Up to $810 million in additional revenue will be available.
By JEFF ORTEGA
COLUMBUS -- Local government advocates are rejoicing at the possibility of reduced or no cuts in state aid to cities, counties, libraries and other local government agencies in the new two-year, $51 billion state budget.
"Any restoration is good news," John Mahoney, deputy director of the Ohio Municipal League, said Thursday.
"Any addition is welcome," said Lynda G. Murray, director of government relations with the Ohio Library Council.
Majority House and Senate Republicans say restoring state dollars to local government funds in the new state spending plan is a priority for up to $810 million that state administrators say is available in additional revenue over the two-year budget period that begins July 1.
Republican Gov. Bob Taft has recommended using some of the new revenue to keep local government funding at current levels -- about $1.2 billion annually.
However, a six-member House-Senate conference committee will probably determine the funding level as well as iron out other differences between versions of the state budget passed by each chamber.
"We heard a great deal of mayors, township trustees, et cetera coming forward and saying this is a priority," House Finance Chairman Charles Calvert, R-Medina, said after the panel met for the first time Thursday.
"My position going into this budget is that during difficult recessionary times, we're a partnership and [if] the state has to take cuts in their programs, local governments should share in that responsibility," said Calvert, who is also chairing the conference committee.
"I think if we've got additional revenue, the opposite holds true," Calvert said.
Minority Democrats in both chambers said the potential restoration of local government funding was a positive step for a spending plan they had said would harm low and middle income Ohioans.
"It is a first step in the right direction," said state Sen. Tom Roberts, a conference committee member. Roberts, D-Dayton, is also the ranking Democrat on the Senate Finance Committee.
Local government funding has evolved since legislative consideration of the budget began earlier this year.

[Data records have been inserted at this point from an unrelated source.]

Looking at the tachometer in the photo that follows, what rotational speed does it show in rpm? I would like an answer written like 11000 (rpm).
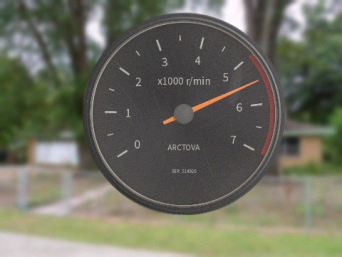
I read 5500 (rpm)
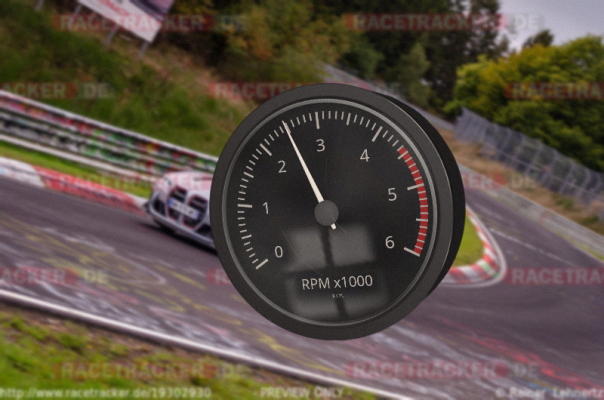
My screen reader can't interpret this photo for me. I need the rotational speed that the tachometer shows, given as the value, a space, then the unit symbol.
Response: 2500 rpm
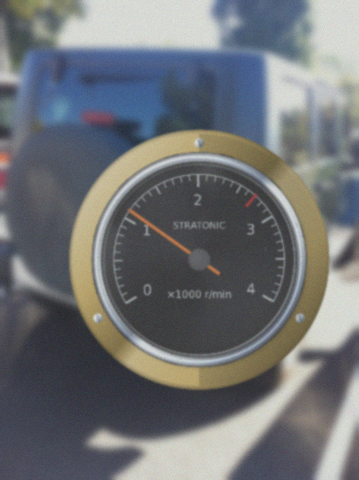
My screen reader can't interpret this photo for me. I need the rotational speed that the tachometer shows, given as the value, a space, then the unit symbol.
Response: 1100 rpm
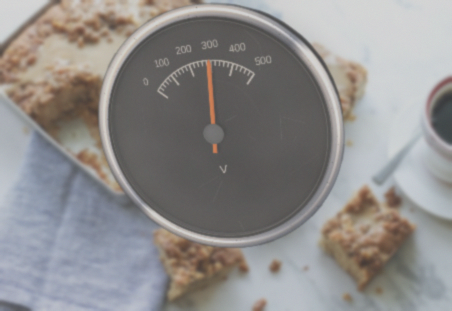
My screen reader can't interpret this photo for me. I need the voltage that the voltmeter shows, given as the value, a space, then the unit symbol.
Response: 300 V
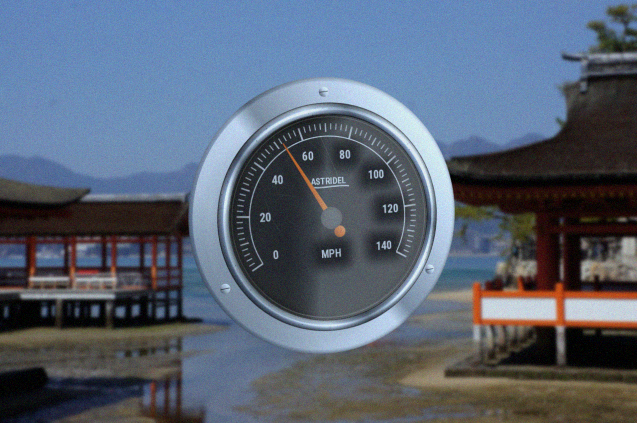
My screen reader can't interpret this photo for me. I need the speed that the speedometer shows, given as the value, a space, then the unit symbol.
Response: 52 mph
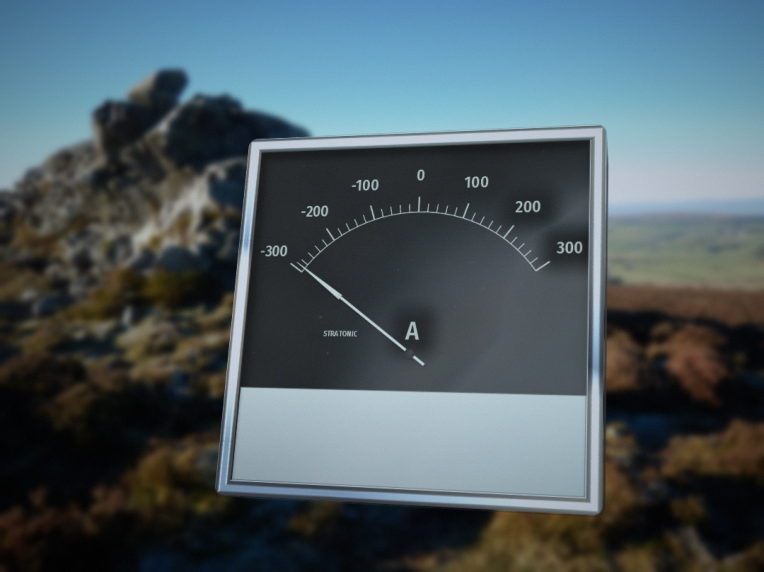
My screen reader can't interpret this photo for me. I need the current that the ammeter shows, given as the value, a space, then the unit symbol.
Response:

Under the version of the state budget the Senate approved last week, state aid to villages and townships would be frozen at current funding levels. Villages and townships were slated for funding cuts under Taft's proposed state spending plan as well as the version of the budget the House passed in April.
The Senate's version of the budget would cut state aid to counties by 10 percent. The governor had proposed a 20 percent state funding cut for counties. The House-passed state budget maintained the 20 percent reduction for counties, but would have cut it in half for counties that file a report with the state on consolidating services.
Cities had been set for a 20 percent trim in state aid, under both the governor's proposed budget as well as the House-passed version. However, the Senate version lowered the reduction to 10 percent on the first $1 million that cities get from the state and maintained a 20 percent reduction on the remaining state-provided funds.
Restoring local government funds to current levels would add about $187 million over the two-year budget period from the Senate-passed appropriations, the Taft administration said.
Mahoney said many cities around Ohio are still hurting from a state economy that has been slow to emerge from recession. Additional state funding cuts could take a bite out of local public safety and law enforcement services, Mahoney said.
"Revenues still aren't coming back well at the local level," Mahoney said. "It would be difficult to have these cuts on top of that. It could lead to an erosion of local services."
Taft's other priorities for the additional revenue include rebuilding the state's cash reserves, which stand now at about $180 million, and continued funding of a $10 billion school construction and renovation program.
Other GOP priorities for the additional funds include building up Ohio's cash reserves, directing more money to higher education and reducing the impact of a proposed increase in electricity consumption-related taxes.
Once the conference committee hammers out a report, both legislative chambers have to approve it. The governor has to sign a new balanced state spending plan into law by July 1.